- Summarize the KREBS cycle and its preliminary step by
- (a) explaining the role of coenzyme A,
- (b) explaining what happens to the carbon originally present in the pyruvic acid,
- (c) listing the number of ATP molecules produced,
- (d) listing the number and type of coenzyme utilized, and
- (e) indicating where in the cell the process occurs.
- Explain the difference between terminal electron transport and oxidative phosphorylation.
- Explain the key steps in chemiosmotic coupling, including the role played by the inner mitochondrial membrane.
- Account for the maximum number of ATP molecules produced by glycolysis and respiration.
The Preparatory Reaction
In the presence of O2, aerobic organisms will use a reaction of pyruvate decarboxylation in the cytosol. This reaction generates a molecule of Acetyl-CoA from the Coenzyme A which can enter the mitochondria.
When there is an excess of carbohydrates, the Acetyl-CoA is used as a starting point for long-term energy storage in lipid synthesis.
Mitochondria are the power station of eukaryotic cells. They are derived from a process described by the endosymbiotic theory whereby aerobic prokaryotes were engulfed by a protoeukaryote. In this mutualistic arrangement, the prokaryote detoxified the deadly O2 gas in the environment and used it to fully break down glucose to yield many ATP molecules. Evidence for this theory comes from the independent replication of the mitochondria, the bacterial-like mitochondrial DNA, the bacterial-like mitochondrial ribosomes, the bacterial lipids found in the inner membrane and the eukaryotic nature of the outer membrane. Mitochondria are genomically similar to bacteria of the order Rickettsiales. Some bacteria of this order are still free-living and some are intracellular pathogens.

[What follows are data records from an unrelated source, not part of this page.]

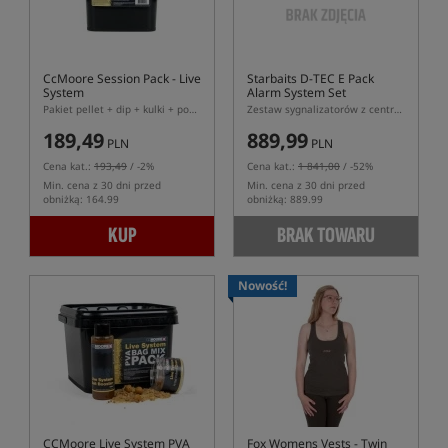
CcMoore Session Pack - Live
Starbaits D-TEC E Pack
System
Alarm System Set
Pakiet pellet + dip + kulki + pop-ups
Zestaw sygnalizatorów z centralką
189,49
889,99
PLN
PLN
Cena kat.:
193,49
/ -2%
Cena kat.:
1 841,00
/ -52%
Min. cena z 30 dni przed
Min. cena z 30 dni przed
obniżką: 164.99
obniżką: 889.99
KUP
BRAK TOWARU
Nowość!
CCMoore Live System PVA
Fox Womens Vests - Twin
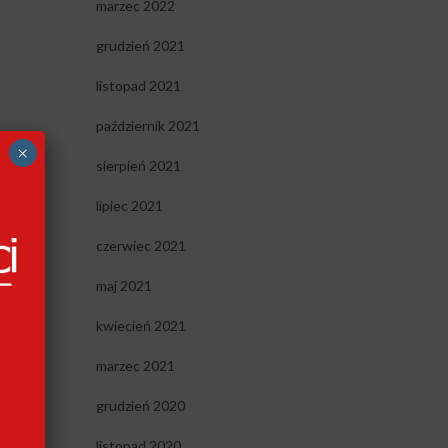
marzec 2022
grudzień 2021
listopad 2021
październik 2021
×
sierpień 2021
lipiec 2021
czerwiec 2021
maj 2021
kwiecień 2021
marzec 2021
grudzień 2020
listopad 2020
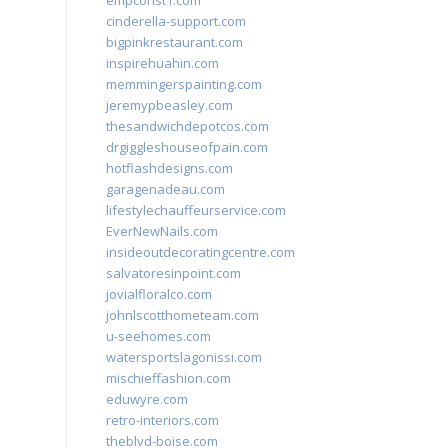
empconst1.com
cinderella-support.com
bigpinkrestaurant.com
inspirehuahin.com
memmingerspainting.com
jeremypbeasley.com
thesandwichdepotcos.com
drgiggleshouseofpain.com
hotflashdesigns.com
garagenadeau.com
lifestylechauffeurservice.com
EverNewNails.com
insideoutdecoratingcentre.com
salvatoresinpoint.com
jovialfloralco.com
johnlscotthometeam.com
u-seehomes.com
watersportslagonissi.com
mischieffashion.com
eduwyre.com
retro-interiors.com
theblvd-boise.com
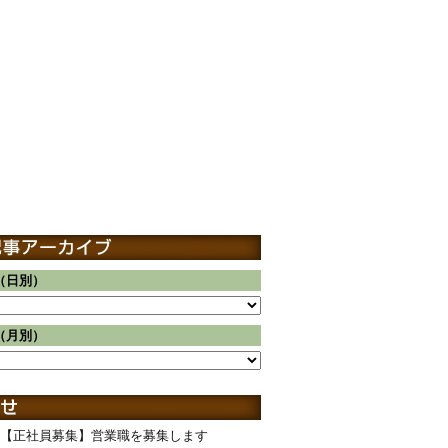
（日別）
（月別）
【正社員募集】営業職を募集します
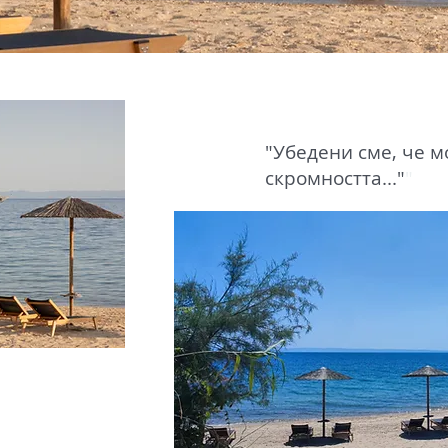
"Убедени сме, че м
скромността..."
"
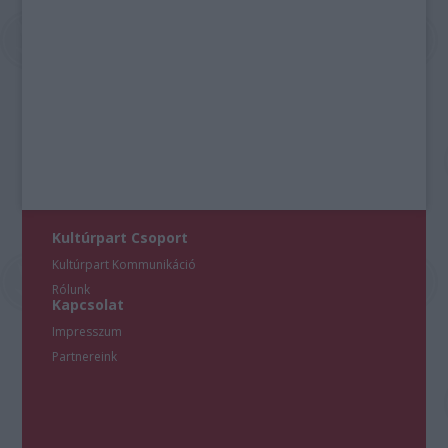
Kultúrpart Csoport
Kultúrpart Kommunikáció
Rólunk
Kapcsolat
Impresszum
Partnereink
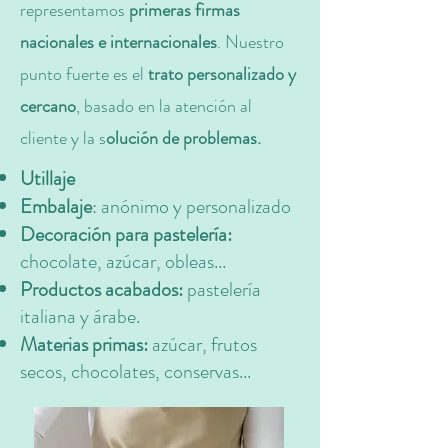
representamos
primeras firmas
nacionales e internacionales
. Nuestro
punto fuerte es el
trato personalizado y
cercano
, basado en la atención al
cliente y la s
olución de problemas.
Utillaje
Embalaje
: anónimo y personalizado
Decoración para pastelería:
chocolate, azúcar, obleas...
Productos acabados:
pastelería
italiana y árabe.
Materias primas:
azúcar, frutos
secos, chocolates, conservas...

Aerobic RespirationAcetyl-CoA enters the mitochondrial matrix where it is used in the Krebs Cycle (aka Tricarboxylic acid cycle (TCA), aka Citric acid cycle). For each pyruvate, there are 2 turns of the cycle where additional NADH and another high energy electron carrier FADH2 (flavin adenine dinucleotide) are generated.
The electrons stored by NADH and FADH2 are transferred to proteins called cytochromes that have metal centers for conducting these electrons. In the process of moving these electrons, the cytochromes in this Electron Transport Chains (ETC) power the movement of protons into the intermembrane space. The terminus of these electrons is an O2 molecule that is reduced into 1/2 H2O molecules. This apparent movement of water molecules from the chemical synthesis is termed chemiosmosis.
A channel in the membrane called ATP synthase acts as a gateway for the H+ back into the matrix, but use this motion to convert ADP into ATP.
The catabolic pathways involved in the glycolysis and the Krebs cycle constitute the metabolic pool that supplies building blocks for other anabolic reactions in the cell. An excess of carbohydrates can result in an accumulation of Acetyl-CoA molecules. If there is a great excess of Acetyl-CoA, the acetyl groups can be committed to fatty acid synthesis for long-term energy storage. Glycolytic products can also be the starting point for amino acid synthesis. 3-phosphoglycerate can be used to synthesize glycine, cysteine and serine. Pyruvate can be used to generate alanine, valine and leucine. Oxaloacetate from the Krebs cycle can be used as a starting point for aspartate, lysine, asparagine, methionine, threonine and isoleucine. Glutamate and glutamine are synthesized from α-ketoglutarate formed during the Krebs cycle. While most of the 20 amino acids can be synthesized de novo, there are 9 essential amino acids in humans that can not be synthesized in sufficient quantity and therefore must be gained from the diet. These essential amino acids include: histidine, isoleucine, leucine, lysine, methionine, phenylalanine, threonine, tryptophan and valine.